▶ READING PASSAGE
We numerically study the three-dimensional magnetohydrodynamics (MHD) stability of oscillatory natural convection flow in a rectangular cavity, with free top surface, filled with a liquid metal, having an aspect ratio equal to A=L/H=5, and subjected to a transversal temperature gradient and a uniform magnetic field oriented in x and z directions. The finite volume method was used in order to solve the equations of continuity, momentum, energy, and potential. The stability diagram obtained in this study highlights the dependence of the critical value of the Grashof number Grcrit, with the increase of the Hartmann number Ha for two orientations of the magnetic field. This study confirms the possibility of stabilization of a liquid metal flow in natural convection by application of a magnetic field and shows that the flow stability is more important when the direction of magnetic field is longitudinal than when the direction is transversal.

Keywords

  • Natural convection
  • Magnetic field
  • Oscillatory
  • Cavity
  • Liquid metal

1. Introduction

Natural convection of a conducting fluid of electricity contained in a cavity represents an adequate research subject, because of its presence in many industrial processes, especially during the process of crystal growth (Tagawa and Ozoe, 1997). The widespread use of this process in electronic and optical applications had, for consequence, an extended research towards the comprehension and the control of the natural convection in these systems.

▶ INFORMATION
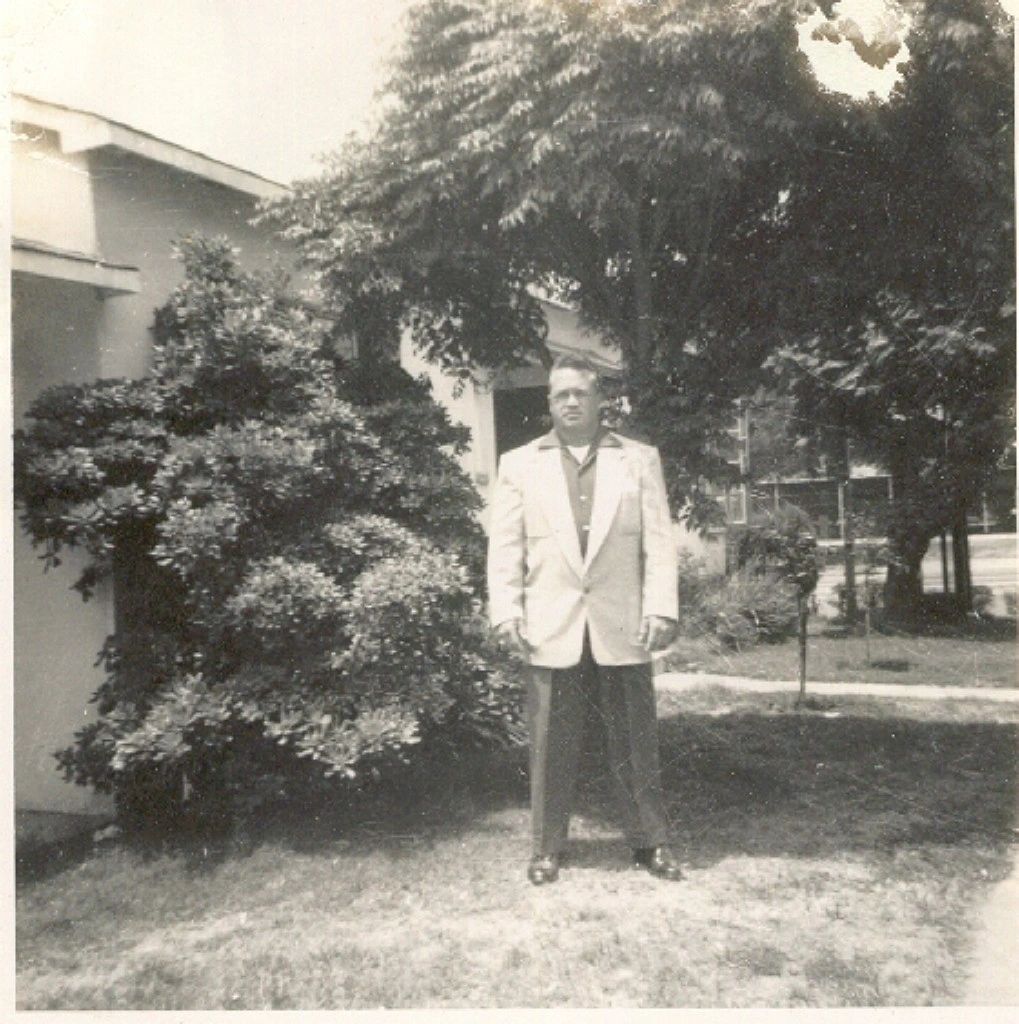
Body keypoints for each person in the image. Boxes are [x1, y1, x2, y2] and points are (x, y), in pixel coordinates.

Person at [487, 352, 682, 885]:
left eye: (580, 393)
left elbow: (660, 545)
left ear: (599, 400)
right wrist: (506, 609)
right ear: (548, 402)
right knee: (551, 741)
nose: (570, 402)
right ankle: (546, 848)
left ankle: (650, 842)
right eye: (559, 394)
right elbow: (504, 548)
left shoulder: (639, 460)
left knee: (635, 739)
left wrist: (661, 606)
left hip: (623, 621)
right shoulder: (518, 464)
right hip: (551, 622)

--

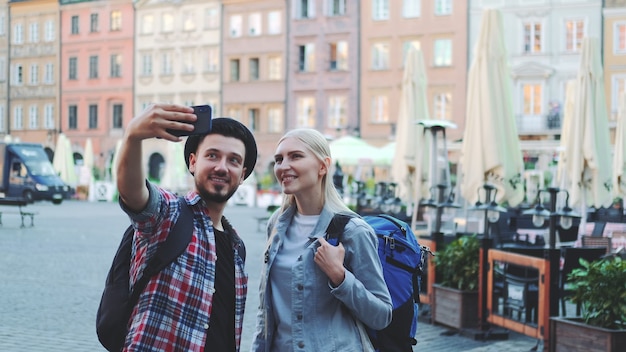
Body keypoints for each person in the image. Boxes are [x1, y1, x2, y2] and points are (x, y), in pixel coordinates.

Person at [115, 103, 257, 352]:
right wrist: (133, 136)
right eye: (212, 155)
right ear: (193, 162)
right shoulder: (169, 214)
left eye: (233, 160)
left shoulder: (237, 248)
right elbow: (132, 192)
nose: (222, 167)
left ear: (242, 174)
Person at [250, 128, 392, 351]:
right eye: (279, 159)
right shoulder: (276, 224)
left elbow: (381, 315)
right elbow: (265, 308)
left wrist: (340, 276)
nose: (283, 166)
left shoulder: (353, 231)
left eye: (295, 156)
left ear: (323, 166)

▶ PROBLEMS TO SOLVE
(1) Retype the part of the natural convection passage that opens with the words containing "1. Introduction" and closes with "in these systems.".
(2) Extend the passage on natural convection of a liquid metal in a cavity, starting after its last sentence.

▶ REPLIES
(1)
1. Introduction

Natural convection of a conducting fluid of electricity contained in a cavity represents an adequate research subject, because of its presence in many industrial processes, especially during the process of crystal growth (Tagawa and Ozoe, 1997). The widespread use of this process in electronic and optical applications had, for consequence, an extended research towards the comprehension and the control of the natural convection in these systems.

(2)
With the application of an external magnetic field, it is possible to act on the flows without any physical contact, and thus to remove the fluctuations to control heat and mass transfers, in order to improve the quality of the crystal. For this purpose, the damping magnetic to control the flow induced by a temperature variation was used in several industrials applications [1]-[8]. Tagawa and Ozoe [1] numerically studied three-dimensional natural convection of a liquid metal in a cubic enclosure, under the action of a magnetic field applied, according to the three main directions. Benhadid and Henry [2] studied the effect of a magnetic field on the flow of liquid metal in a parallelepiped cavity, using a spectral numerical method. Bessaih et al. [3] numerically examined the effect of the electric conductivity of the walls and the direction of the magnetic field on the flow of Gallium. Their results show a considerable reduction in the intensity of the convection when the magnetic field increases. Juel and al. [4] had the results of a numerical and experimental study of the effect of the application of a magnetic field in the direction perpendicular to the convective flow of Gallium. Aleksandrova and Molokov [5] considered three-dimensional convection in a rectangular cavity subjected to a horizontal temperature gradient and a magnetic field, by an asymptotic model. The effectiveness of the application of the magnetic field depends considerably on the aspect ratio and the value of the Hartmann number. Hof and al. [6] presented an experimental study of the effect of the magnetic field on the natural convection stability in a rectangular cavity of square section, filled with a liquid metal. These authors founded that the vertical direction of the magnetic field is most effective for the suppression of oscillations. This is in good agreement with the work of Gelfgat and Bar-Yoseph [7].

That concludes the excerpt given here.